Quando la cuoca riferì a Virginia Woolf, quella mattina del 9 gennaio 1923, che Katherine Mansfield era morta, la scrittrice inglese non sapeva – annotò nel suo diario – se essere “contenta o dispiaciuta”. Un atteggiamento cinico dettato dalla fiera rivalità che ella ingaggiava con la scrittrice neozelandese. Allora perché dispiacersi? Perché la Woolf perdeva l’unica scrittrice (e scrittore), per sua stessa ammissione, degna di essere letta. “Katherine Mansfield – rilevava sempre nel suo diario – ha il coraggio di andare al fondo delle cose, senza farsi intralciare da scrupoli o da scomodi imbarazzi. Quegli scrupoli che io stessa provo nell’accostarmi, forse con troppa discrezione, alla realtà. Inoltre ella conosce l’arte di dire con semplicità, o meglio, con apparente semplicità, cose molto complicate”.
Gli “scrupoli” della Woolf affondavano le radici in un perbenismo borghese di cui non riuscì mai a disfarsi completamente, che agiva come un freno in una narrativa che pur mirava ad essere esplicita nel denunciare “i guasti” lesivi dell’integrità del tessuto sociale: ipocrisia nei rapporti interpersonali, sfacciato arrivismo, nonché uno smaccato egocentrismo che ostacolava l’aspirazione a nutrire, in una dimensione collegiale, “ideali di solidarietà e di civiltà”.
Spicca dunque come una sorta di paradosso il fatto che fu la più acerrima rivale della Mansfield a tessere le sue lodi più alte, considerando che i critici contemporanei – a parte gli obiettivi apprezzamenti – non le risparmiarono biasimi o riserve. Alle sue opere, infatti, veniva talora contestato di essere “stimolanti” ma “non veramente interessanti”, e laddove la Woolf le riconosceva il talento di una sapiente semplicità, i miopi detrattori vedevano “una frugalità senza sforzo” che impediva alla sua narrativa di elevarsi al livello di vera arte.

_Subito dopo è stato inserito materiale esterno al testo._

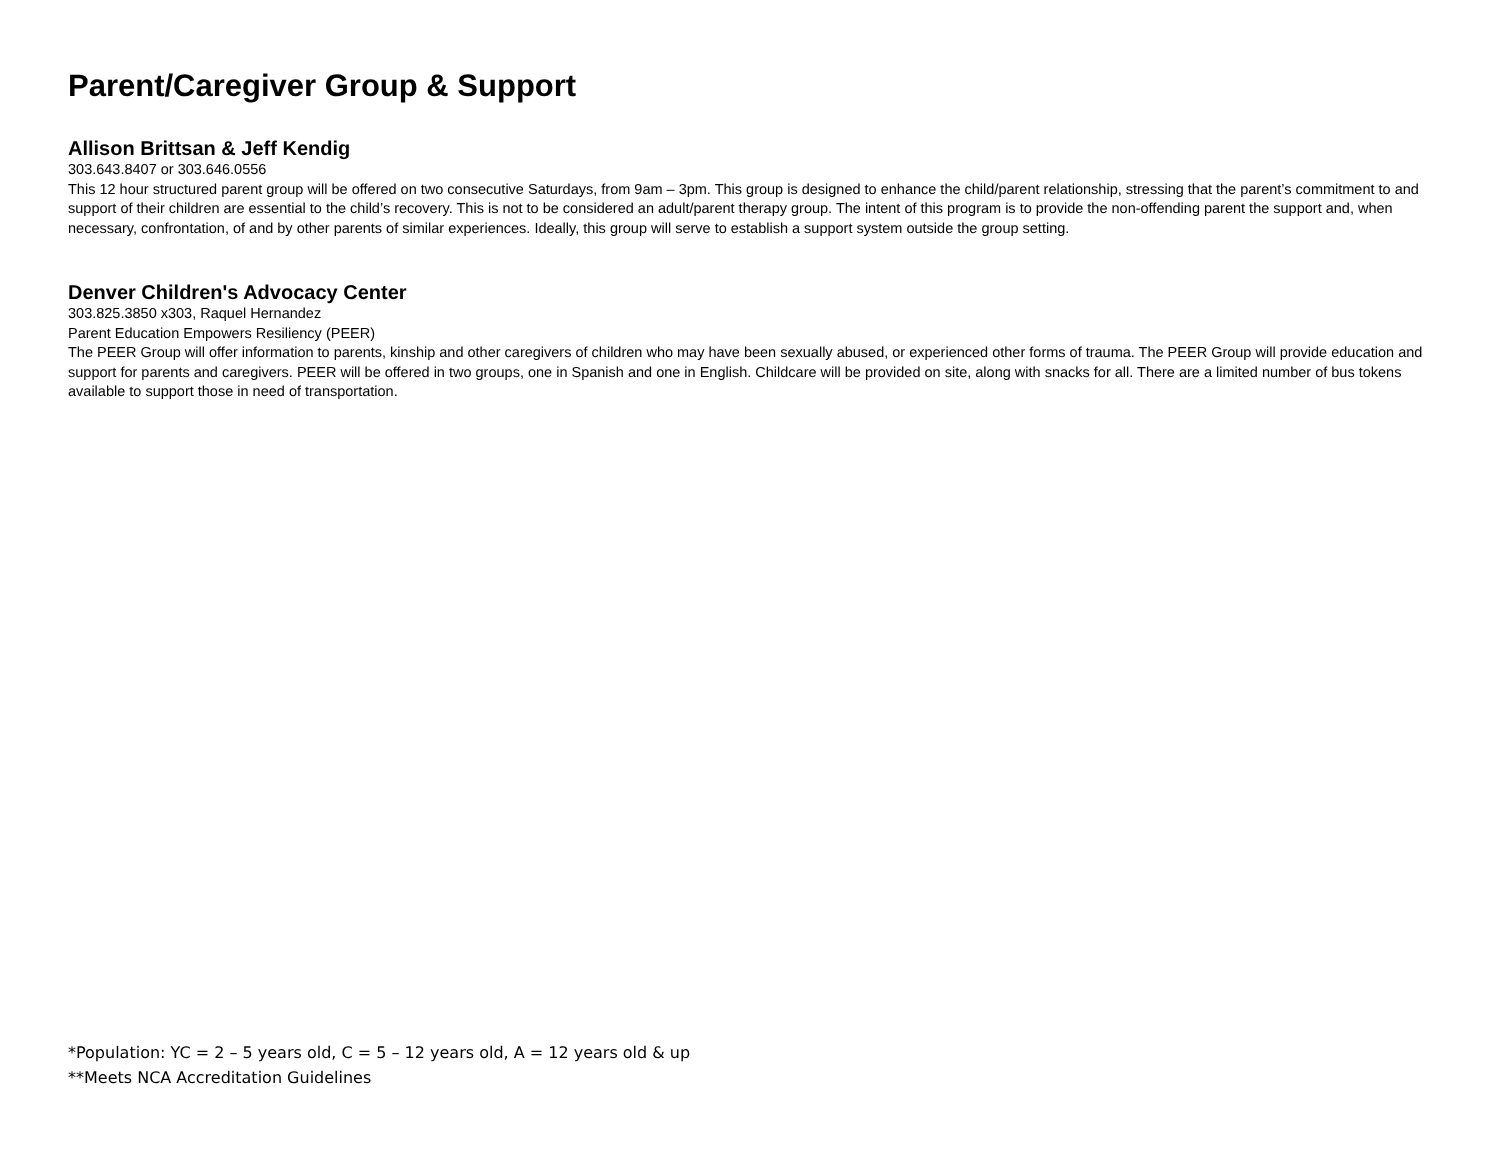Parent/Caregiver Group & Support
Allison Brittsan & Jeff Kendig
303.643.8407 or 303.646.0556
This 12 hour structured parent group will be offered on two consecutive Saturdays, from 9am – 3pm. This group is designed to enhance the child/parent relationship, stressing that the parent’s commitment to and support of their children are essential to the child’s recovery. This is not to be considered an adult/parent therapy group. The intent of this program is to provide the non-offending parent the support and, when necessary, confrontation, of and by other parents of similar experiences. Ideally, this group will serve to establish a support system outside the group setting.
Denver Children's Advocacy Center
303.825.3850 x303, Raquel Hernandez
Parent Education Empowers Resiliency (PEER)
The PEER Group will offer information to parents, kinship and other caregivers of children who may have been sexually abused, or experienced other forms of trauma. The PEER Group will provide education and support for parents and caregivers. PEER will be offered in two groups, one in Spanish and one in English. Childcare will be provided on site, along with snacks for all. There are a limited number of bus tokens available to support those in need of transportation.
*Population: YC = 2 – 5 years old, C = 5 – 12 years old, A = 12 years old & up
**Meets NCA Accreditation Guidelines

In realtà, l’arte della Mansfield era di un tessuto raffinato, che richiedeva intelligenza e competenza per essere adeguatamente valorizzata. La sua era una prosa a frammenti (fu paragonata, non a caso, al linguaggio pittorico degli impressionisti) che solo ad un esame superficiale poteva risultare dispersiva. E anche in questo caso fu la rivale Woolf a tributarle il doveroso plauso, inquadrando l’atto della recensione della sua produzione letteraria nella giusta prospettiva. Ella aveva infatti compreso che quella prosa “a scatti e a schizzi” riusciva alla fine di ogni storia a condensarsi, “come per magia”, in un coeso nucleo narrativo, il quale “nulla aveva da invidiare ai migliori racconti dei migliori scrittori dell’Ottocento”.